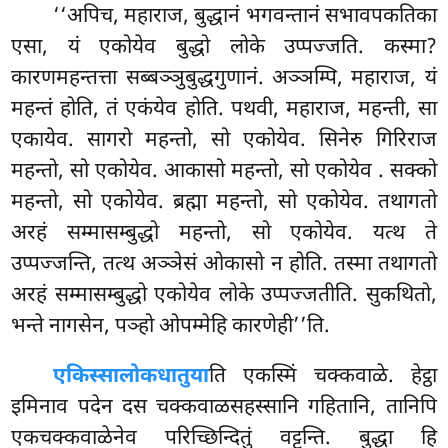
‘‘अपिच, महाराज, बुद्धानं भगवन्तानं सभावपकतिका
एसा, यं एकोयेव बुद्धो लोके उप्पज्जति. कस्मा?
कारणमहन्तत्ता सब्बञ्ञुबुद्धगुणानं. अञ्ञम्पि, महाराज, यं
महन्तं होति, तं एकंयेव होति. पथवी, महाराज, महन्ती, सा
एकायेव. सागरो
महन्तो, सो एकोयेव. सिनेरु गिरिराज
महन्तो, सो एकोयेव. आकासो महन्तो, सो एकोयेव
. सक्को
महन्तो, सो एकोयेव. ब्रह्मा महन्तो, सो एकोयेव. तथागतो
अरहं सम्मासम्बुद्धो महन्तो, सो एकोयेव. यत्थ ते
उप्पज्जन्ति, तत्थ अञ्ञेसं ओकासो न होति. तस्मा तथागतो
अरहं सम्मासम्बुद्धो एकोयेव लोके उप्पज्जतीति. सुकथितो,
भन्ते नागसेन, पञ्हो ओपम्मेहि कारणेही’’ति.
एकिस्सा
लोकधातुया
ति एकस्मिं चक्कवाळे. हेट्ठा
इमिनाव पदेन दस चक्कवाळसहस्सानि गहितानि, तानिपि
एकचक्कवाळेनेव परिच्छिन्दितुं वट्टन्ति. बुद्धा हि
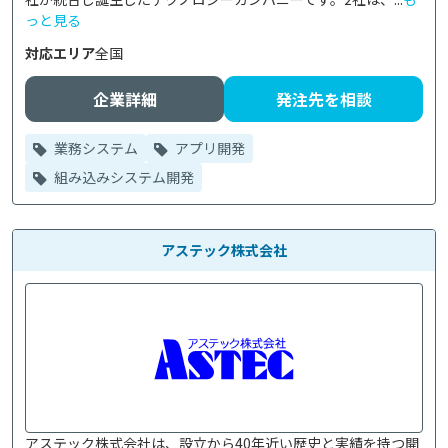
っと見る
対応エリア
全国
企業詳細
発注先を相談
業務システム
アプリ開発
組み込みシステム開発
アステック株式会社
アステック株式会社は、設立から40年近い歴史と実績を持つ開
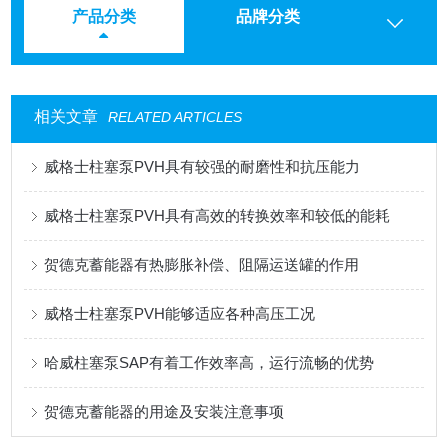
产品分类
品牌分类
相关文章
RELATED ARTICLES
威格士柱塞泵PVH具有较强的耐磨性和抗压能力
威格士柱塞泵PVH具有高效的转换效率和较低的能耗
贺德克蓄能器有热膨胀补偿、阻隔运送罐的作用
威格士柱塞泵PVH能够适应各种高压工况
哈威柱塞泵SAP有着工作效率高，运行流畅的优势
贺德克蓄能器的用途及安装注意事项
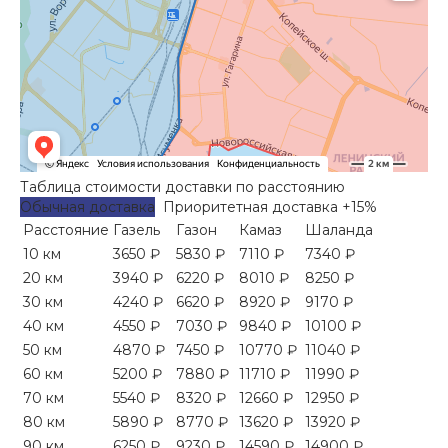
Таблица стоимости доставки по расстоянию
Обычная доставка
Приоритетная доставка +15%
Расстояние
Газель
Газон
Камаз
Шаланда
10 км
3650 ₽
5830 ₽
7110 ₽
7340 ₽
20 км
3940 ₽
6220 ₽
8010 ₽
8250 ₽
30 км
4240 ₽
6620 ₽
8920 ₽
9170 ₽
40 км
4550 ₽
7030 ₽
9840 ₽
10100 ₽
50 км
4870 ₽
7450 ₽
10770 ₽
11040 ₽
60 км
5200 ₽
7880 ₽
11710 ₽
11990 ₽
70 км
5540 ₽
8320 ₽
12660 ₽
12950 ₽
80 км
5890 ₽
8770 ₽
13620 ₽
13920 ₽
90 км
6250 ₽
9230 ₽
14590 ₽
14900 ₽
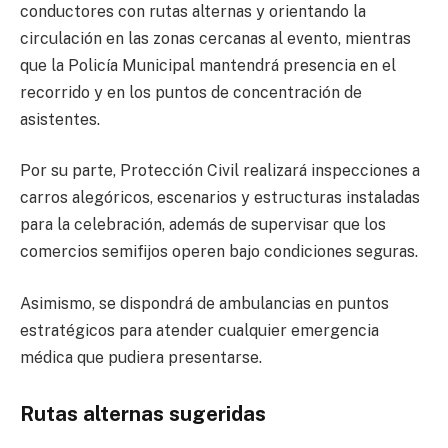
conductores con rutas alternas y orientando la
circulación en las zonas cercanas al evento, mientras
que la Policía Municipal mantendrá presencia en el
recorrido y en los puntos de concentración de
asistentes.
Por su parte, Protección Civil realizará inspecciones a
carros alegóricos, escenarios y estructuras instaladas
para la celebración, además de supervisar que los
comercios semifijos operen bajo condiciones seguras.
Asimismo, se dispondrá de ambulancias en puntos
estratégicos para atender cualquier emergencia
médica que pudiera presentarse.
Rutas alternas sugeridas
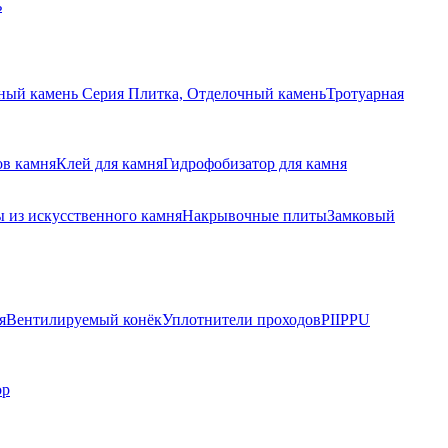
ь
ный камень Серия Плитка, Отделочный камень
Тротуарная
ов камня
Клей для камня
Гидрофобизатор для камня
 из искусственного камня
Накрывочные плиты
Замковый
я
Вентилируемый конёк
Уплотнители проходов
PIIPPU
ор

**EXERCISE DESCRIPTION**
From the material above, extract every line that contains the string "камня".

**RESPONSE TO THIS EXERCISE**
ов камня
Клей для камня
Гидрофобизатор для камня
 из искусственного камня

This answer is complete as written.